Professional and Biographical Information
Ph.D., Yale University (2018)
M.Phil., Yale University (2016)
M.S., Yale University (2015)
A.B., Amherst College (2010)
My research program systematically investigates how psychological factors influence emotion regulation and mental health. Much of my work to date has focused on emotion malleability beliefs, the beliefs that individuals hold about the degree to which emotions are changeable and under their control. My research has clarified the link between emotion malleability beliefs, emotion regulation, and negative affect in healthy individuals, at-risk individuals, and individuals with moderate levels of depressive symptoms. More recently, I have extended this work to examine emotional vulnerabilities in adults with substance-use disorders. My research utilizes a variety of methodologies (e.g., longitudinal, experience sampling, experimental study designs) and a range of study populations (college students, community members, individuals with depression, patients engaged in intensive substance use disorder treatment). As part of this research, I have developed a brief intervention to change emotion malleability beliefs to promote effective emotion regulation and enhance resilience. I use multiple methodological approaches in different study populations to understand and alleviate anxiety, depression, and addiction.
The courses I teach cover topics related to psychological research, psychopathology, and the treatment of mental illness. In Abnormal Psychology, students learn about the etiology of psychiatric disorders, the symptoms of these disorders, and current psychiatric and psychological treatments. I also teach Psychotherapy: Theory and Practice, which is an advanced, in-depth seminar. This course focuses on major theories of psychotherapy, with an emphasis on how each theory conceptualizes mental illness and the treatment of mental illness. We also evaluate research on the efficacy of a range of psychotherapeutic approaches. In Research Methods, I provide students with a hands-on foundation for conducting psychological research. In Introduction to Psychology, my goal is to provide students with an overview of psychological science. The overarching goals for my classes are for students to learn critical thinking skills and to think like scientists. I focus my teaching on stimulating students’ curiosity about psychological science and on engaging them in active discussions about how to evaluate and present information responsibly. My teaching philosophy is guided by the principles of working collaboratively, learning through participating, and accessibility.

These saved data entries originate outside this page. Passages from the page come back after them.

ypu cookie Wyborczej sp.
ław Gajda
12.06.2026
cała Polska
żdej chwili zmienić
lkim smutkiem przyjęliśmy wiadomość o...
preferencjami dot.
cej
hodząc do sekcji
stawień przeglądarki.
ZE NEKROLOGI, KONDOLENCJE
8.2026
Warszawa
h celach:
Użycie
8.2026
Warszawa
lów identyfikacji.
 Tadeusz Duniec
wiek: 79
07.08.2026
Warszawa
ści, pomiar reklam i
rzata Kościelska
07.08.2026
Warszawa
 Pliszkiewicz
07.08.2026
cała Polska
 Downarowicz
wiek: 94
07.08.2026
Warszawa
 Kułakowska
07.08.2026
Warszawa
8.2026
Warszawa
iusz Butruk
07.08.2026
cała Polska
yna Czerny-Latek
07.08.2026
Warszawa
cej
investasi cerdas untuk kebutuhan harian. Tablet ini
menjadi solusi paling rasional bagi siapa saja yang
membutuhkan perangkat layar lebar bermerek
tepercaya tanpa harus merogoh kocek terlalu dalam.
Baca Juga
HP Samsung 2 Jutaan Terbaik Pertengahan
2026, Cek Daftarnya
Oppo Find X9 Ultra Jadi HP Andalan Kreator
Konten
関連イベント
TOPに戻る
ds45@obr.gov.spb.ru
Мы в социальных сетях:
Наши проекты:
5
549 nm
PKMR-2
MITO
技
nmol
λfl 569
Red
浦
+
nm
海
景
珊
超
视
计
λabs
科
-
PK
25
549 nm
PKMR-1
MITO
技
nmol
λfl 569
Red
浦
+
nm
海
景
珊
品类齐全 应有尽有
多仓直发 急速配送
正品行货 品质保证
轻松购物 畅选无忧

- Kneeland, E. T., Goodman, F., & Dovidio, J. F. (2019). “Emotion Beliefs, Emotion Regulation, and Emotional Experiences in Daily Life.” Behavior Therapy.
- Kneeland, E. T., Griffin, M. L., Taghian, N., Weiss, R. D., & McHugh, R. K. (2019). “Associations between pain catastrophizing and clinical characteristics in adults with substance use disorders and co-occurring chronic pain.” The American Journal of Drug and Alcohol Abuse, 45(5), 488-494.
- Kneeland, E. T., & Dovidio, J. F. (2019). “Emotion malleability beliefs and coping with the college transition.” Emotion, 1-10.
- Kneeland, E. T., Dovidio, J. F., Joormann, J., & Clark, M. S. (2016). “Emotion malleability beliefs, emotion regulation, and psychopathology: Integrating affective and clinical science.” Clinical Psychology Review, 45, 81-88.
- Kneeland, E. T., Nolen-Hoeksema, S., Dovidio, J. F., & Gruber, J. (2016). “Emotion malleability beliefs influence the spontaneous regulation of social anxiety.” Cognitive Therapy and Research, 40(4), 496-509.